*What you will do*.
Return each line of the material that contains the string "estamos". The match is case-sensitive.

*Data shown*.
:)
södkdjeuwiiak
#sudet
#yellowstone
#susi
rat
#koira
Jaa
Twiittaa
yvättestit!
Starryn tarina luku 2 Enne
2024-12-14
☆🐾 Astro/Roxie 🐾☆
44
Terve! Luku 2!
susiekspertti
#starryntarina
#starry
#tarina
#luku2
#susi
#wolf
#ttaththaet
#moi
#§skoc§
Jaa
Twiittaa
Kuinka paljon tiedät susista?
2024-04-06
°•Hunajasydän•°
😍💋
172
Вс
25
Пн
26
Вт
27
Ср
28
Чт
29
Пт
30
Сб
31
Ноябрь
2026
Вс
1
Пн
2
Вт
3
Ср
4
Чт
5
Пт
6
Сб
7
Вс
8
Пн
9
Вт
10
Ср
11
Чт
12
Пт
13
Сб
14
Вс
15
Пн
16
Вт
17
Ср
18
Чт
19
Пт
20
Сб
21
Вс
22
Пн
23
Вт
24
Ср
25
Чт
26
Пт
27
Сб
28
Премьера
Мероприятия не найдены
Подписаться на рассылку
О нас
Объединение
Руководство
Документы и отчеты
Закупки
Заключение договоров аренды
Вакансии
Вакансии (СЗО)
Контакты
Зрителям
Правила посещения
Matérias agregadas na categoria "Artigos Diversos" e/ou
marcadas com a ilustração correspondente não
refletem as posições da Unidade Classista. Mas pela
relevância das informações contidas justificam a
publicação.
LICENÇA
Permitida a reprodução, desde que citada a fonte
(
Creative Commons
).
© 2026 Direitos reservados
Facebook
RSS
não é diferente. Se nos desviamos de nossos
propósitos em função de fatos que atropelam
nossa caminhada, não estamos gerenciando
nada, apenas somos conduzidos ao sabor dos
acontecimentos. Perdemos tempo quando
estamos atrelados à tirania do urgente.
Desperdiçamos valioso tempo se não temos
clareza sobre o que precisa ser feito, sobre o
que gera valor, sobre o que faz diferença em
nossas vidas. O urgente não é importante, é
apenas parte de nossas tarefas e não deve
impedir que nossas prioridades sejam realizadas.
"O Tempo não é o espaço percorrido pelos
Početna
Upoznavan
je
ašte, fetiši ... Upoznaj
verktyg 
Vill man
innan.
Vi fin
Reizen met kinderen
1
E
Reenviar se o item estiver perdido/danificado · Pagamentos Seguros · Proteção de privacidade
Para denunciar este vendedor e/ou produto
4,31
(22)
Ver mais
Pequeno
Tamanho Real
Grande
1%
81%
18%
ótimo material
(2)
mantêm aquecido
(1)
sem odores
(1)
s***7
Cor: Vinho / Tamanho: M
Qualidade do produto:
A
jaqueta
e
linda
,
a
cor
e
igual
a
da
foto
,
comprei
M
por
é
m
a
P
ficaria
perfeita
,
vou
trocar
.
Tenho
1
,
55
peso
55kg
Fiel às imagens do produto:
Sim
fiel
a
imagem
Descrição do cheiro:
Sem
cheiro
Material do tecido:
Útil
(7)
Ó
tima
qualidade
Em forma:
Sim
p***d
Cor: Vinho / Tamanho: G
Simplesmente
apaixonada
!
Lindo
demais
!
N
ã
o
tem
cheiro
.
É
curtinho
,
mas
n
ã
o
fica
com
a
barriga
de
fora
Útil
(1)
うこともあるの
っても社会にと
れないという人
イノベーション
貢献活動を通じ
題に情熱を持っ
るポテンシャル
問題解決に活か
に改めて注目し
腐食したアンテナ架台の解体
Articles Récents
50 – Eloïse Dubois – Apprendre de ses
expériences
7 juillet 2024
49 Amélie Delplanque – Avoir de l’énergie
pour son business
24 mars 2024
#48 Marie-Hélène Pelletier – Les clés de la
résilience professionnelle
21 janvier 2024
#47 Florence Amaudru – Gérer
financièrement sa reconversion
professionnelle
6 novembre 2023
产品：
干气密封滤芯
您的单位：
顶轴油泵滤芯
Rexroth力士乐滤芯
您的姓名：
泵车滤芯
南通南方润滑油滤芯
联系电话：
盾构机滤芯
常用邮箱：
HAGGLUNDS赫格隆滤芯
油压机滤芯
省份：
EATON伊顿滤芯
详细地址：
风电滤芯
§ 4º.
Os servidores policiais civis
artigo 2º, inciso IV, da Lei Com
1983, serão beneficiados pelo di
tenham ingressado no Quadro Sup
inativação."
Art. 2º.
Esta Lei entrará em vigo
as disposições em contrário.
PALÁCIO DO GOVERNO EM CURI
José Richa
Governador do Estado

*Finished exercise*.
nossa caminhada, não estamos gerenciando
estamos atrelados à tirania do urgente.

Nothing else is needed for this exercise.